**Task statement**.
Reproduce the rows below word for word, from the first row through the row containing "Béarn en vue", including both.
[Source records — start]
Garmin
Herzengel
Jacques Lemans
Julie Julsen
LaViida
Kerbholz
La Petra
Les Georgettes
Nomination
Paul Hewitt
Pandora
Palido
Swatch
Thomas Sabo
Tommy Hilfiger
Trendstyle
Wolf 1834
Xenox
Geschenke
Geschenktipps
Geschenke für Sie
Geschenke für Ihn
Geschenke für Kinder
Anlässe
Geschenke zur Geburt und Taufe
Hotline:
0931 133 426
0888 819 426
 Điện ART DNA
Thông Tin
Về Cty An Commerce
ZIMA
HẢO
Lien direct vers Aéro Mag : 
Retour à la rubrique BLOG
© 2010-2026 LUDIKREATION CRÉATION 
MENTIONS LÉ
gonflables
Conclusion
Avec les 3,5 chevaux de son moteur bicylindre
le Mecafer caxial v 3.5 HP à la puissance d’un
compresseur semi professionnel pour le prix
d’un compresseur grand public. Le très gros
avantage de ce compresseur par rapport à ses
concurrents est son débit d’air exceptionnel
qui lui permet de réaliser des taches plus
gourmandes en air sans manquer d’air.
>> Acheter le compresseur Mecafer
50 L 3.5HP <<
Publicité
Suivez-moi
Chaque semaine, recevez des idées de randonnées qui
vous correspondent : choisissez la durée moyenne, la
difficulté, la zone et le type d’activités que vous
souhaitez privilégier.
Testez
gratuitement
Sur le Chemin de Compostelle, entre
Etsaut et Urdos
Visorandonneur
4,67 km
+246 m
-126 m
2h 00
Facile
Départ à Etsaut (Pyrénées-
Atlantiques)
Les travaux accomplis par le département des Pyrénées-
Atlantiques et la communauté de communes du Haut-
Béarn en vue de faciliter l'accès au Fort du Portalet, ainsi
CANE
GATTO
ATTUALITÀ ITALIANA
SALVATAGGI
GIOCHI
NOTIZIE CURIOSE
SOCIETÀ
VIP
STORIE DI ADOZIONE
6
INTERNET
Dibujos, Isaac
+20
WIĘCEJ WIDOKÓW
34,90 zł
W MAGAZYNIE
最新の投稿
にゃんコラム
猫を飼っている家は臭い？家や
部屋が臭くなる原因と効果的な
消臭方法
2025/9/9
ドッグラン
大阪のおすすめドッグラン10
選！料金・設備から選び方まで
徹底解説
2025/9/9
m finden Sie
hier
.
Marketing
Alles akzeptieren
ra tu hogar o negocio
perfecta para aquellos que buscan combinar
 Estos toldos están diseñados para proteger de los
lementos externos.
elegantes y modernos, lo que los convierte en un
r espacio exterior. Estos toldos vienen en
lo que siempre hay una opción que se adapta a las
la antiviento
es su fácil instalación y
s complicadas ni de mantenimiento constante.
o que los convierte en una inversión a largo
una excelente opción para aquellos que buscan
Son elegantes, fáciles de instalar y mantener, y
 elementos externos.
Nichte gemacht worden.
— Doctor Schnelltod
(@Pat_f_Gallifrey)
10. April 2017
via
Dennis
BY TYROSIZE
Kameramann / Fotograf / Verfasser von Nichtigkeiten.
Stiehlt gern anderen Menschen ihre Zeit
[Source records — finish]
**Response below**.
Garmin
Herzengel
Jacques Lemans
Julie Julsen
LaViida
Kerbholz
La Petra
Les Georgettes
Nomination
Paul Hewitt
Pandora
Palido
Swatch
Thomas Sabo
Tommy Hilfiger
Trendstyle
Wolf 1834
Xenox
Geschenke
Geschenktipps
Geschenke für Sie
Geschenke für Ihn
Geschenke für Kinder
Anlässe
Geschenke zur Geburt und Taufe
Hotline:
0931 133 426
0888 819 426
 Điện ART DNA
Thông Tin
Về Cty An Commerce
ZIMA
HẢO
Lien direct vers Aéro Mag : 
Retour à la rubrique BLOG
© 2010-2026 LUDIKREATION CRÉATION 
MENTIONS LÉ
gonflables
Conclusion
Avec les 3,5 chevaux de son moteur bicylindre
le Mecafer caxial v 3.5 HP à la puissance d’un
compresseur semi professionnel pour le prix
d’un compresseur grand public. Le très gros
avantage de ce compresseur par rapport à ses
concurrents est son débit d’air exceptionnel
qui lui permet de réaliser des taches plus
gourmandes en air sans manquer d’air.
>> Acheter le compresseur Mecafer
50 L 3.5HP <<
Publicité
Suivez-moi
Chaque semaine, recevez des idées de randonnées qui
vous correspondent : choisissez la durée moyenne, la
difficulté, la zone et le type d’activités que vous
souhaitez privilégier.
Testez
gratuitement
Sur le Chemin de Compostelle, entre
Etsaut et Urdos
Visorandonneur
4,67 km
+246 m
-126 m
2h 00
Facile
Départ à Etsaut (Pyrénées-
Atlantiques)
Les travaux accomplis par le département des Pyrénées-
Atlantiques et la communauté de communes du Haut-
Béarn en vue de faciliter l'accès au Fort du Portalet, ainsi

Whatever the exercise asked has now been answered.